I don't think it _requires_ any design or code, just that maintainers
have keys and publish them.
The RedHat approach would be to simply have the XEmacs Package
Maintainer sign the packages. IMHO this will be Good Enough for quite
some time, at least compared to the alternatives.
Protecting against malicious uploads to the XEmacs CVS servers would
be the next step, but subtle philosophical problems would appear
quickly. Why would
xemacs.org trust me to not include trojan's in
mail-lib? The only trust metric I can define that would work for
distributed free software projects is extrapolation of past behaviour,
but this isn't a robust metric. For someone with long term malicious
intent, sponsoring a free software developer for 5 years and then
having him include trojan's in some packages is cheap.

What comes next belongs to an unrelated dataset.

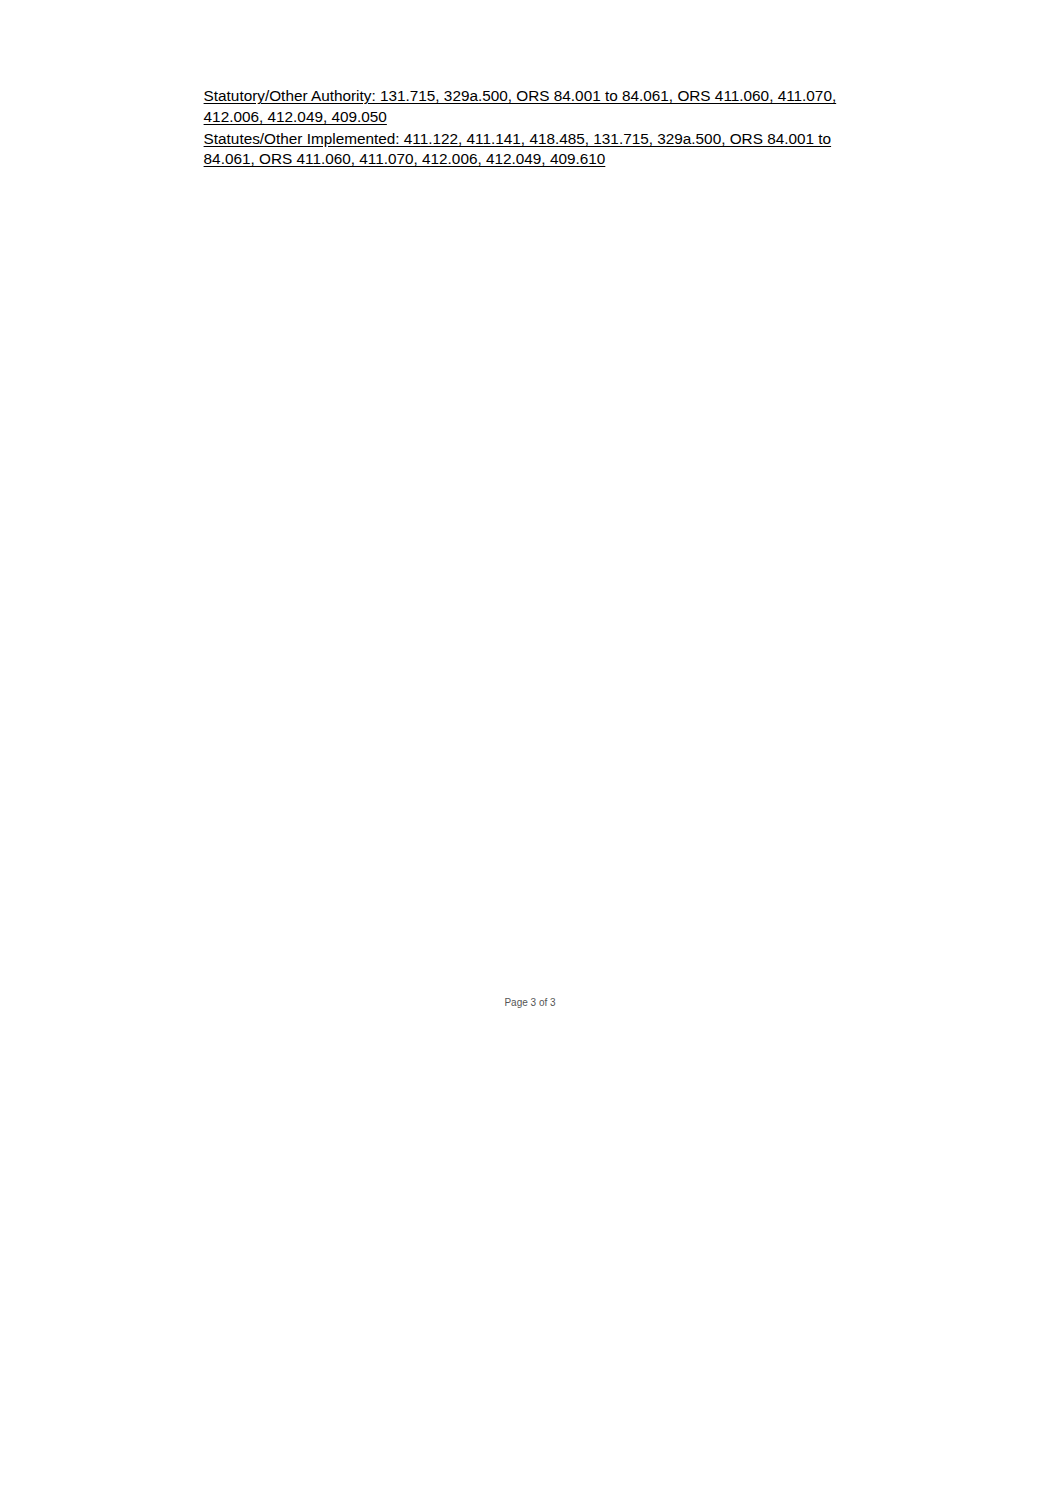Statutory/Other Authority: 131.715, 329a.500, ORS 84.001 to 84.061, ORS 411.060, 411.070, 412.006, 412.049, 409.050
Statutes/Other Implemented: 411.122, 411.141, 418.485, 131.715, 329a.500, ORS 84.001 to 84.061, ORS 411.060, 411.070, 412.006, 412.049, 409.610
Page 3 of 3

The Debian approach is more robust, requiring developers to meet in
person and sign each others keys. But it won't work if there are few
developers, and in reality just knowing who someone is doesn't prevent
that person from causing harm.
Fortunately, the threat to XEmacs is probably minuscale compared to
the various security server implementations. As long as OpenSSH and
OpenSSL is cracked every other month, attacking XEmacs is not relevant.